Your summer date with Dvořák
Dvořák Slavonic Dance Opus 46, number 8
Dvořák Serenade for Strings
Dvořák Symphony No 7 in D minor
Dvořák’s Symphony No 7 has a couple of stories linked to it. Commissioned by the Philharmonic Society of England to conduct a series of concerts in London, he responded with this symphony and conducted its premiere in St James Hall on 22 April 1885. It was one of eight visits he made to England to conduct his own music and which led to success here before he achieved it in Germany and Austria. However, it is also said that his publisher failed to send a financial advance for the work, upon which Dvořák complained that a bad potato harvest had left him in need of money upfront. Apparently the publisher took his revenge by “Germanising” Dvořák’s first name on the first published edition.
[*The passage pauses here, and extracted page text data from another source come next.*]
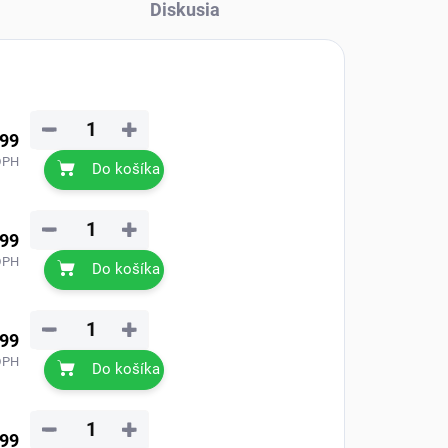
Diskusia
−
+
,99
DPH
Do košíka
−
+
,99
DPH
Do košíka
−
+
,99
DPH
Do košíka
−
+
,99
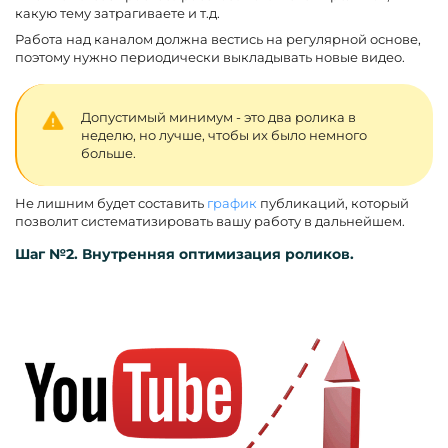
какую тему затрагиваете и т.д.
Работа над каналом должна вестись на регулярной основе,
поэтому нужно периодически выкладывать новые видео.
Допустимый минимум - это два ролика в
неделю, но лучше, чтобы их было немного
больше.
Не лишним будет составить
график
публикаций, который
позволит систематизировать вашу работу в дальнейшем.
Шаг №2. Внутренняя оптимизация роликов.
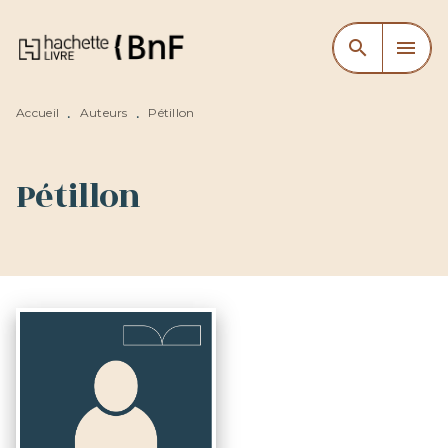
MENU
RECHERCHE
CONTENU
search
menu
PIED DE PAGE
Accueil
Auteurs
Pétillon
•
•
Pétillon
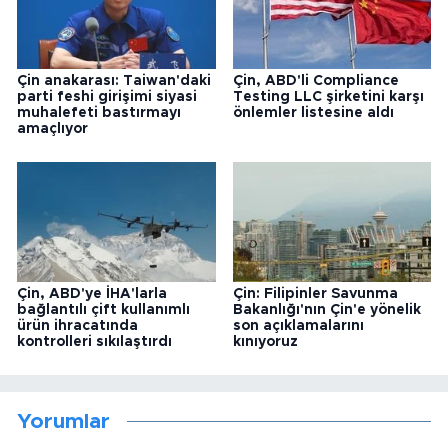
Çin anakarası: Taiwan'daki
Çin, ABD'li Compliance
parti feshi girişimi siyasi
Testing LLC şirketini karşı
muhalefeti bastırmayı
önlemler listesine aldı
amaçlıyor
Çin, ABD'ye İHA'larla
Çin: Filipinler Savunma
bağlantılı çift kullanımlı
Bakanlığı'nın Çin'e yönelik
ürün ihracatında
son açıklamalarını
kontrolleri sıkılaştırdı
kınıyoruz
Yorumlar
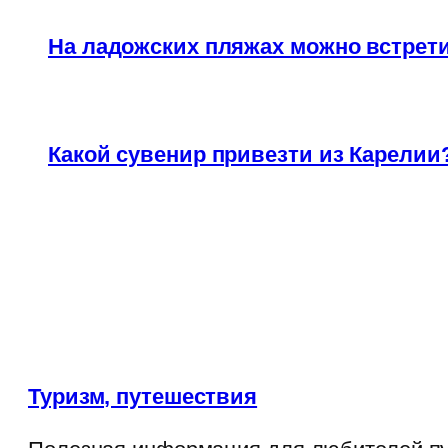
На ладожских пляжах можно встрети
Какой сувенир привезти из Карелии
Туризм, путешествия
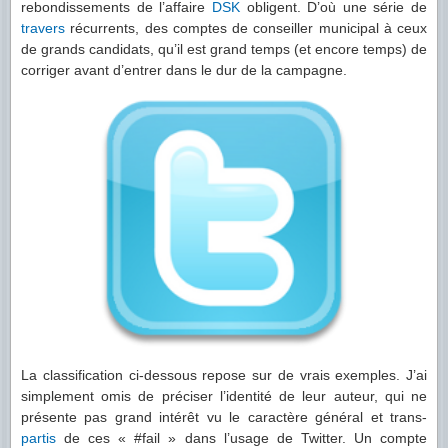
rebondissements de l’affaire
DSK
obligent. D’où une série de
travers
récurrents, des comptes de conseiller municipal à ceux
de grands candidats, qu’il est grand temps (et encore temps) de
corriger avant d’entrer dans le dur de la campagne.
La classification ci-dessous repose sur de vrais exemples. J’ai
simplement omis de préciser l’identité de leur auteur, qui ne
présente pas grand intérêt vu le caractère général et trans-
partis
de ces « #fail » dans l’usage de Twitter. Un compte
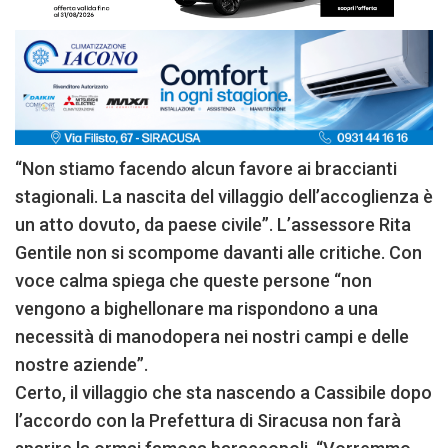
“Non stiamo facendo alcun favore ai braccianti
stagionali. La nascita del villaggio dell’accoglienza è
un atto dovuto, da paese civile”. L’assessore Rita
Gentile non si scompome davanti alle critiche. Con
voce calma spiega che queste persone “non
vengono a bighellonare ma rispondono a una
necessità di manodopera nei nostri campi e delle
nostre aziende”.
Certo, il villaggio che sta nascendo a Cassibile dopo
l’accordo con la Prefettura di Siracusa non farà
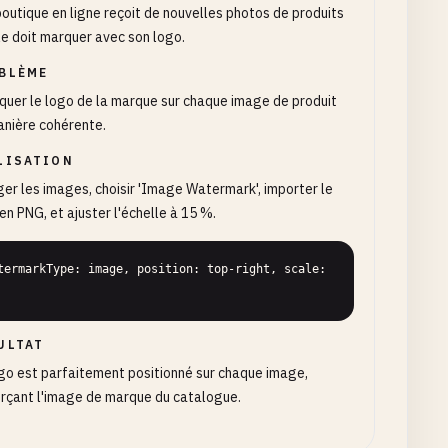
outique en ligne reçoit de nouvelles photos de produits
le doit marquer avec son logo.
BLÈME
quer le logo de la marque sur chaque image de produit
anière cohérente.
LISATION
er les images, choisir 'Image Watermark', importer le
en PNG, et ajuster l'échelle à 15 %.
termarkType: image, position: top-right, scale: 
ULTAT
go est parfaitement positionné sur chaque image,
rçant l'image de marque du catalogue.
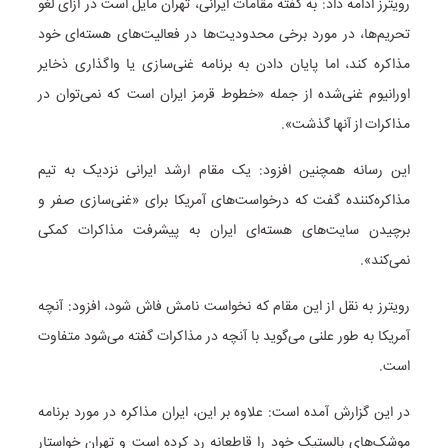
رویترز ادامه داد: به گفته مقامات ایرانی، تهران مایل است در ازای لغو
تحریم‌ها، در مورد برخی محدودیت‌ها در فعالیت‌های هسته‌ای خود
مذاکره کند، اما پایان دادن به برنامه غنی‌سازی یا واگذاری ذخایر
اورانیوم غنی‌شده از جمله «خطوط قرمز ایران است که نمی‌توان در
مذاکرات از آنها گذشت».
این رسانه همچنین افزود: یک مقام ارشد ایرانی نزدیک به تیم
مذاکره‌کننده گفت که درخواست‌های آمریکا برای «غنی‌سازی صفر و
برچیدن سایت‌های هسته‌ای ایران به پیشرفت مذاکرات کمکی
نمی‌کند».
رویترز به نقل از این مقام که نخواست نامش فاش شود، افزود: آنچه
آمریکا به طور علنی می‌گوید با آنچه در مذاکرات گفته می‌شود متفاوت
است.
در این گزارش آمده است: علاوه بر این، ایران مذاکره در مورد برنامه
موشک‌های بالستیک خود را قاطعانه رد کرده است و تهران خواستار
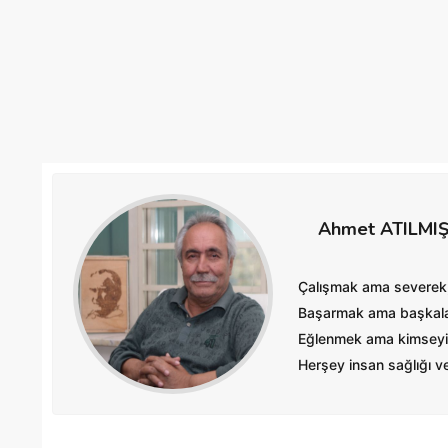
Ahmet ATILMI
Çalışmak ama severek
Başarmak ama başkalar
Eğlenmek ama kimseyi
Herşey insan sağlığı ve 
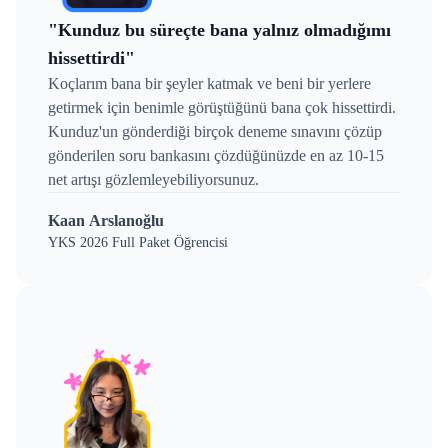
"Kunduz bu süreçte bana yalnız olmadığımı
hissettirdi"
Koçlarım bana bir şeyler katmak ve beni bir yerlere
getirmek için benimle görüştüğünü bana çok hissettirdi.
Kunduz'un gönderdiği birçok deneme sınavını çözüp
gönderilen soru bankasını çözdüğünüzde en az 10-15
net artışı gözlemleyebiliyorsunuz.
Kaan Arslanoğlu
YKS 2026 Full Paket Öğrencisi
The concert also includes two earlier works. The Serenade for Strings was composed in 1875, the year in which his first son was born and a year in which he did not win the Austrian State for composition. (He was successful in 1874, 1876 and 1877!) Brahms, who had been on the judging panel, introduced Dvořák to his own publisher, Fritz Simrock. The Slavonic Dances, composed in 1878, were originally written for piano duets but later orchestrated at the request of Simrock. They were an immediate and international success, with German sheet music shops selling out of the dances of the “hitherto …unknown composer”. Simrock requested another set of dances from Dvořák, which were equally successful when published in 1886 as his opus 72.